Paper Summaries
Craft
Material
Design strategy

July 3, 2026 | 3 minute read

Crafting Strategy: The Role of Embodied Metaphor

by Loizos Heracleous and Claus D. Jacobs

Critical Analysis

In this text, the authors expand a description of the relationship between craft and strategy by focusing on the embodied quality of strategic planning, emphasizing how metaphor (through the use of basic, but “non-strategic” materials—like LEGO) positively supports intellectual exploration. Their focus is on metaphorical nature of the objects that are manipulated, as these tools “stand for” complex ideas like strategy. The authors argue that by building with these tools, strategists are able to develop metaphorical representations of ideas that are embodied with meaning about corporate direction, and also meaning about personal and corporate identity.

Metaphor, in this text, operates at two levels.

Most importantly for the authors, the use of metaphor is evidenced as the output of the building activities.
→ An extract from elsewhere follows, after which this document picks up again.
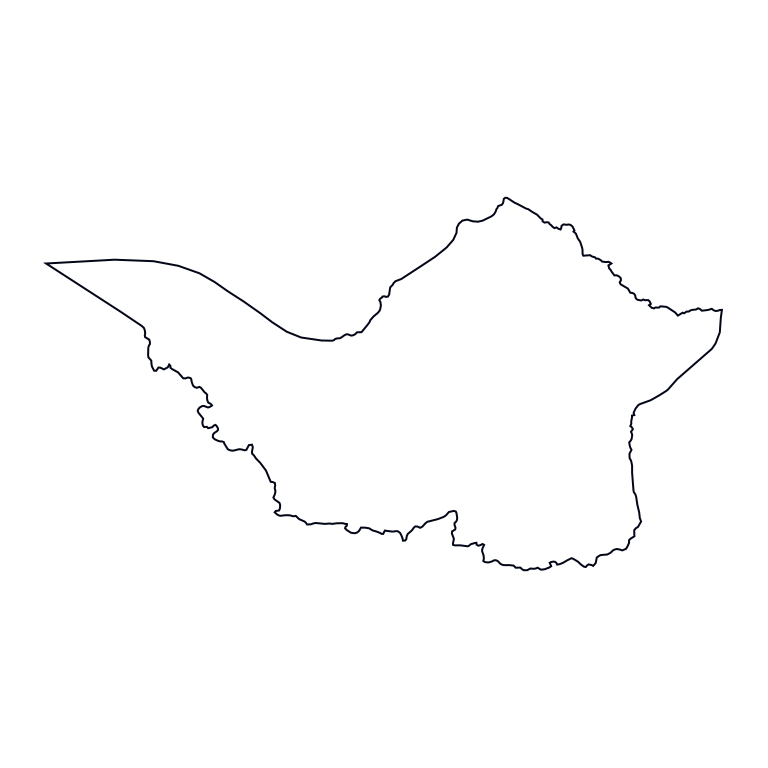 the district of Nyakach, Nyanza, Kenya
{"feature_id": "3690345B60685501176062", "entity_name": "Nyakach", "entity_type": "district", "adm_level": 2, "iso_a3": "KEN", "parent_name": "Kenya", "parent_adm1": "Nyanza", "projection": "mercator", "projection_center": [34.915, -0.319], "detail": "fine", "context": "isolated", "style": "outline", "palette": "ink", "viewbox_px": 768, "rotation_deg": 0, "n_neighbors": 0, "source": "geoboundaries", "source_scale": "gbopen_adm2", "svg_char_len": 6126}
<svg xmlns="http://www.w3.org/2000/svg" viewBox="0 0 768 768"><path d="M641.1,521.5L639.8,518.0L639.2,512.5L637.4,505.0L636.1,496.5L635.2,494.0L633.9,492.3L633.5,490.6L632.1,472.7L632.1,465.8L631.4,461.9L630.7,460.0L629.7,458.3L629.5,456.2L629.5,453.7L631.5,449.8L630.3,447.6L629.7,445.4L629.2,442.4L630.6,440.8L631.5,439.3L632.2,435.4L631.9,433.7L631.0,431.8L632.9,429.2L631.7,427.1L630.3,426.1L631.3,423.8L631.2,421.6L632.0,417.5L632.0,415.6L634.3,415.1L633.6,412.9L635.4,408.8L638.3,405.1L639.7,404.2L650.5,400.3L659.2,395.4L666.3,390.9L668.0,389.5L677.2,379.1L711.8,348.9L715.3,343.9L716.0,342.3L719.8,332.4L720.8,318.1L721.9,309.9L719.9,310.0L717.7,310.8L715.6,311.0L713.5,310.2L711.8,308.8L707.9,310.0L701.8,310.7L700.1,309.1L698.1,308.3L696.1,309.5L692.2,309.9L690.5,310.4L688.9,311.5L686.6,311.6L684.0,313.3L682.6,312.7L677.9,315.6L675.2,312.5L668.6,308.1L666.5,306.9L660.5,306.3L659.0,307.6L655.3,307.5L654.0,308.4L651.8,307.8L649.0,305.2L650.8,303.9L649.7,301.5L648.3,300.1L644.8,300.2L643.4,299.5L641.2,300.5L637.7,299.8L636.4,299.0L635.5,297.6L635.2,295.4L634.2,293.9L632.5,293.0L630.3,292.7L627.8,288.5L620.6,284.3L619.7,282.3L620.9,280.4L620.8,278.3L619.6,276.9L618.1,275.9L616.5,275.3L614.4,275.4L611.7,271.8L610.5,269.7L609.2,268.4L608.4,265.4L611.4,263.5L609.9,262.4L608.2,261.8L606.0,262.1L602.2,261.6L601.1,260.5L599.5,259.4L597.8,258.6L596.0,258.6L595.1,257.4L591.8,256.4L590.2,255.2L583.3,255.7L582.6,254.1L582.5,249.6L582.1,247.7L580.2,241.9L577.7,238.2L576.0,233.8L574.9,232.6L573.5,231.6L574.4,230.3L572.5,226.5L570.4,224.8L568.5,224.5L566.6,224.8L563.5,224.4L561.6,225.8L561.2,228.0L560.5,229.5L558.5,228.8L556.5,227.4L554.4,228.1L552.6,226.8L551.4,225.4L549.8,224.2L548.6,222.5L546.8,222.2L544.5,222.6L542.6,221.3L542.5,219.5L540.8,218.5L537.1,214.7L532.7,212.2L528.1,209.1L526.1,208.6L516.9,203.7L514.9,202.9L507.2,197.9L505.2,197.8L503.9,198.8L503.1,202.9L501.9,204.7L498.1,206.1L497.4,208.0L496.3,209.4L495.8,211.3L494.0,214.3L491.4,216.4L482.5,220.7L478.0,221.7L472.8,221.3L467.2,219.6L462.4,220.6L458.9,223.7L456.9,227.6L456.5,232.8L453.3,239.8L446.6,247.5L435.1,256.8L421.8,265.6L401.3,279.0L395.5,281.2L393.7,283.0L392.7,284.8L390.2,287.4L389.1,294.7L387.9,296.6L386.1,296.9L384.5,296.3L382.6,296.5L381.7,297.7L380.1,298.8L379.3,300.2L380.4,301.9L380.9,305.4L380.2,309.2L379.4,311.0L377.9,312.8L373.5,316.5L370.3,320.2L369.5,322.2L368.2,324.0L361.5,332.2L357.1,332.3L355.2,334.2L353.1,335.3L351.1,335.6L347.8,334.3L346.2,334.4L344.5,335.2L341.6,337.3L339.9,338.2L336.6,338.5L335.1,339.0L334.0,340.1L332.4,340.7L321.6,340.5L301.1,337.5L286.7,331.7L272.3,322.3L260.0,313.0L243.5,301.4L227.4,291.0L214.6,282.0L199.5,273.3L178.3,265.8L153.5,261.2L114.6,259.7L46.1,263.5L120.4,311.6L141.7,325.9L143.9,327.9L144.7,330.0L145.0,331.7L145.2,333.5L144.8,335.3L145.1,337.1L149.3,339.7L149.8,341.7L150.0,343.9L148.9,345.6L148.3,347.7L148.1,355.4L148.5,357.5L151.3,360.6L151.4,363.3L151.9,366.4L154.1,370.7L156.2,370.8L158.5,367.5L160.4,367.7L163.9,369.4L167.8,367.3L169.2,364.5L170.4,365.8L170.4,367.7L172.0,369.0L178.1,372.4L183.2,378.3L185.5,378.4L187.0,377.8L188.5,377.5L190.7,378.2L191.4,379.7L191.6,381.6L193.0,385.5L194.7,387.1L196.9,387.8L199.3,386.9L200.9,387.7L204.7,392.4L206.3,393.6L207.2,395.0L207.0,397.6L207.3,400.4L208.3,402.6L210.8,403.9L212.0,405.5L210.0,406.8L208.0,407.5L204.1,406.0L202.1,406.1L199.6,407.6L198.3,409.2L197.7,410.8L198.5,412.8L203.2,418.6L202.4,421.9L202.5,423.9L203.0,425.7L204.2,427.1L206.8,426.8L208.1,428.2L212.3,427.2L213.7,425.6L215.5,424.9L216.7,426.1L217.8,428.0L218.1,429.8L217.1,431.1L214.0,433.2L213.0,434.8L212.8,437.3L214.5,439.1L216.2,440.0L218.5,441.0L220.1,441.4L221.9,441.4L223.8,442.1L224.3,443.6L227.7,449.1L229.3,450.0L231.0,450.5L233.1,450.7L239.2,449.2L241.3,449.4L244.7,450.3L246.4,449.8L248.9,445.1L252.0,444.7L252.8,447.2L252.0,451.6L252.1,453.6L253.9,455.4L256.1,458.6L260.2,462.8L266.0,470.6L270.7,481.8L272.9,482.1L274.9,483.1L275.2,485.5L274.8,487.2L274.8,488.9L275.4,490.6L275.3,492.4L274.6,494.9L273.4,497.5L274.5,499.4L279.4,502.8L280.1,504.7L280.1,506.8L279.8,508.9L279.0,510.5L275.7,511.0L274.7,512.3L277.4,514.7L279.3,515.6L280.8,515.8L284.5,515.3L288.2,515.2L290.1,515.4L293.4,516.3L295.8,515.9L299.1,519.1L304.7,521.6L306.0,522.9L307.1,524.5L311.0,524.3L313.4,523.4L315.8,523.0L325.0,523.9L329.6,523.5L332.1,523.9L336.6,523.3L341.6,523.2L343.2,523.3L345.1,523.9L346.9,524.0L346.8,525.7L345.5,526.9L345.1,528.3L346.8,530.1L350.9,532.7L353.3,533.1L355.1,533.2L357.0,532.6L359.0,531.0L361.0,527.6L365.4,527.7L369.1,528.3L372.5,530.4L376.7,531.6L380.2,533.0L381.6,533.9L383.2,533.9L384.8,530.6L392.3,531.6L396.9,531.1L398.4,531.6L400.0,532.9L400.9,534.3L402.4,538.0L403.0,540.7L405.2,540.5L406.2,539.3L406.9,535.7L407.9,533.8L410.9,531.3L412.5,529.6L413.8,527.7L415.3,526.4L417.7,526.6L420.2,527.8L422.5,526.5L425.5,523.2L427.3,521.8L437.9,519.1L442.9,517.2L444.5,516.4L446.1,515.2L448.9,512.0L453.9,510.9L455.8,511.5L456.5,513.2L457.2,517.6L457.0,519.8L456.1,521.7L454.6,522.9L454.5,524.9L455.5,527.8L455.2,529.5L452.1,531.4L451.9,533.5L453.9,538.8L453.0,543.2L453.1,544.9L455.1,545.4L460.1,545.3L467.6,546.3L469.1,545.7L470.8,544.2L474.9,543.0L476.4,542.8L476.6,544.7L478.3,545.7L480.2,545.2L482.6,544.0L484.1,544.9L482.5,548.4L482.1,549.8L482.2,551.4L483.5,555.2L483.8,557.4L483.8,559.2L483.3,561.0L484.8,562.0L487.1,562.4L488.9,562.4L492.4,561.3L493.8,560.4L495.8,560.2L497.8,561.1L500.5,563.9L502.0,564.6L503.5,565.1L509.3,565.1L513.7,565.6L515.6,567.7L520.4,567.6L522.0,569.2L523.7,570.2L527.2,570.2L530.5,568.5L533.6,568.8L535.7,568.5L537.6,567.7L541.0,569.7L544.9,569.2L549.5,567.4L551.2,566.2L549.7,562.8L551.2,562.0L553.3,561.6L554.9,561.8L556.3,562.8L557.1,564.6L559.9,564.1L563.4,562.6L567.1,560.4L571.5,558.2L573.2,558.8L578.0,561.7L580.8,564.4L584.0,566.7L585.8,567.0L587.0,565.5L588.6,564.4L591.8,565.1L593.2,565.9L595.7,563.0L596.8,557.5L599.5,555.6L601.0,555.0L607.3,554.5L610.5,552.8L613.2,550.2L615.1,549.4L616.8,549.0L619.7,549.5L622.3,550.4L625.9,548.9L627.2,547.0L629.0,543.1L629.1,540.1L630.3,538.9L634.4,536.3L634.2,530.2L635.9,528.2L638.0,526.9L641.1,521.5Z" fill="none" stroke="#020617" stroke-width="2"/></svg>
The resulting shapes are clearly not business strategy, but provoke discussion and narrative development around business strategy. Building the shapes is a way towards making sense of complex ideas, and of communicating those ideas to others. In this case, the “novel crafting practice of constructing embodied metaphors allowed this team to engage in surfacing and critically reflecting on their current mode of strategizing” (319); the material is a reflective tool in action.

Additionally, the material being manipulated is offered as a metaphor for the raw material of strategy, likely because that raw material is nebulous. The authors only briefly discuss the nature of this materiality and the role it plays, focusing on what may be “pre-configured meanings inherent in the materials,” but position this as a positive quality appropriate to the embodied nature of the exercise, as “participants are able to ascribe local meaning to their constructions through drawing from and combining these pre-configured meanings into broader metaphors and storylines, and therefore emergent, creative sense making is facilitated” (314).
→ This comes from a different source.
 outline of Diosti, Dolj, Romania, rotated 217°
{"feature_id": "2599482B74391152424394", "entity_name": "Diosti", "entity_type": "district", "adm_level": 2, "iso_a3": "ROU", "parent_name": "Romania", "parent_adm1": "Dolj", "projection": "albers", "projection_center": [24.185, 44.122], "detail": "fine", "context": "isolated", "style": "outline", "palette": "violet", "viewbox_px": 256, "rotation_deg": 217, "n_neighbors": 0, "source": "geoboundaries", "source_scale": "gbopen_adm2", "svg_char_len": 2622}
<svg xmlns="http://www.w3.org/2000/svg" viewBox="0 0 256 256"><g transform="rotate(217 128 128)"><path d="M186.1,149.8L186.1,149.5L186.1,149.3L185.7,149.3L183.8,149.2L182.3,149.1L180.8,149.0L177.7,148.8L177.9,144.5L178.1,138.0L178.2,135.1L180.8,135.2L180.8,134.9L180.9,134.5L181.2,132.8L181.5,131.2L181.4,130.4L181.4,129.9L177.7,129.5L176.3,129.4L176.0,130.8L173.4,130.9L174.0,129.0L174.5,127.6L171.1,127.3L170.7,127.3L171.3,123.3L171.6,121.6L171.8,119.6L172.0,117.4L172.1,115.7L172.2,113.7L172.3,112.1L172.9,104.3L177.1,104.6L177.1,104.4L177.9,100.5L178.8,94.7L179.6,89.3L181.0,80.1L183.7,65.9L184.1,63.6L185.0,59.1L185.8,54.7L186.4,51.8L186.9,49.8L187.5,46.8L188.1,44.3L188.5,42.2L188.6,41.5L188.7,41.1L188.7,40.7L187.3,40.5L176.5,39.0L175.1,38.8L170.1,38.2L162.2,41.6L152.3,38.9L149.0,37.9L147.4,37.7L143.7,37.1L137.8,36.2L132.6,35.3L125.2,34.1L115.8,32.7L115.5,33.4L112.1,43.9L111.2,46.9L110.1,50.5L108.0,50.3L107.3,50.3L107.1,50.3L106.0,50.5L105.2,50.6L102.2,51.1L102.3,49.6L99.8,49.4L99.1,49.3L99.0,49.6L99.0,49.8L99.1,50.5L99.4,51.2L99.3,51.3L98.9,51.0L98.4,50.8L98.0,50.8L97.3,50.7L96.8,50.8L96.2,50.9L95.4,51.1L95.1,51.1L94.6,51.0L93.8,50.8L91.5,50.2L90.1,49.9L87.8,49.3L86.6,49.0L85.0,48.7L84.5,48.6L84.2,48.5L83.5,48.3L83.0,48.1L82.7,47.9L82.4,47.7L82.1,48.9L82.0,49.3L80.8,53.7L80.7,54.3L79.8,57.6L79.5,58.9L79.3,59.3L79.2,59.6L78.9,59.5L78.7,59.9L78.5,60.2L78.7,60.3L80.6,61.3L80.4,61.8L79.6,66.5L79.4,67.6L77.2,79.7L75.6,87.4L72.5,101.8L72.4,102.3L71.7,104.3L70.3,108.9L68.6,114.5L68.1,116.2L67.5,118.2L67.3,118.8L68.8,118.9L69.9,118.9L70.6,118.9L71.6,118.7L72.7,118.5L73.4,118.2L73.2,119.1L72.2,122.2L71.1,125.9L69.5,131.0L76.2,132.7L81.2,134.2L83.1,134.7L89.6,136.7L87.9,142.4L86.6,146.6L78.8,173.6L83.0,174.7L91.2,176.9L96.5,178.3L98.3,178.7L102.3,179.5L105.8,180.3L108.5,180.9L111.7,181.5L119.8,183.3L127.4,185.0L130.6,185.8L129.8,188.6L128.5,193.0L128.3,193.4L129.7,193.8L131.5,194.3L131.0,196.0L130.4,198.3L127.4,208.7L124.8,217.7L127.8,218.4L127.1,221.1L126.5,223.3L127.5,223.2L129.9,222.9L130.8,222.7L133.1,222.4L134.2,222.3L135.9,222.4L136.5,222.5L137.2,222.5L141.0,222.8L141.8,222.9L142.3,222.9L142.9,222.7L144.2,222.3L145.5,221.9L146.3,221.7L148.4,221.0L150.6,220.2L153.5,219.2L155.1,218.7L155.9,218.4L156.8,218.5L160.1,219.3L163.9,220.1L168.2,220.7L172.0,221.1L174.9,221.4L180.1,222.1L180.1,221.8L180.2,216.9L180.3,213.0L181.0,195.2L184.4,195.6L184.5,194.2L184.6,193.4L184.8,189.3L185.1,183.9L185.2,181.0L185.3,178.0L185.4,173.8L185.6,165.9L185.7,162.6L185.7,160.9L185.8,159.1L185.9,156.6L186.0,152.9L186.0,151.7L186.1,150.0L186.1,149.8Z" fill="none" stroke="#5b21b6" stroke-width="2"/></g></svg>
It is this second use of metaphor that becomes most interesting in consideration of crafting strategy, as it provokes a question as to what, exactly, the material of strategy is. If crafting is to be taken literally, the parallel initially established by Mintzberg to a potter crafting clay implies a person manipulating some material within its natural constraints in order to achieve a form. The clay-like substance offered in this case study is a dramatic abstraction from strategy itself. Is there a non-metaphorical, or at least much less-metaphorical, material of strategy?

The answer may be found in language. Ignoring the argument that language itself may actually be metaphorical, the authors briefly offer a glimpse into language as material in reference to the nature of debate: the process of strategizing “provides a context where senior teams can surface and debate contentious or critical management issues, by ‘concretising’ these issues into embodied metaphors that are imbued with meaning, and that can then be debated from a variety of perspectives” (321). They intend this as related to the output, but it’s likely an internal, introspective debate also occurs, and can be externalized in some way that bears resemblance to a personal debate of ideas; this is Robert Martin’s “opposable mind,” the capability of a leader to hold two conflicting ideas in mind at once without simply selecting one.

This article presents material as metaphor, and output as metaphor. Questions raised that are unresolved by this article, then, include: what is the raw non-metaphoric material of strategy, what are the methods by which one manipulates that material, and what is the non-metaphoric form that emerges as an output? A similar question is one that skeptically analyzes the premise: is strategy actually something that is crafted, and is craft really a useful (or at least appropriate and representational) metaphor for developing strategy?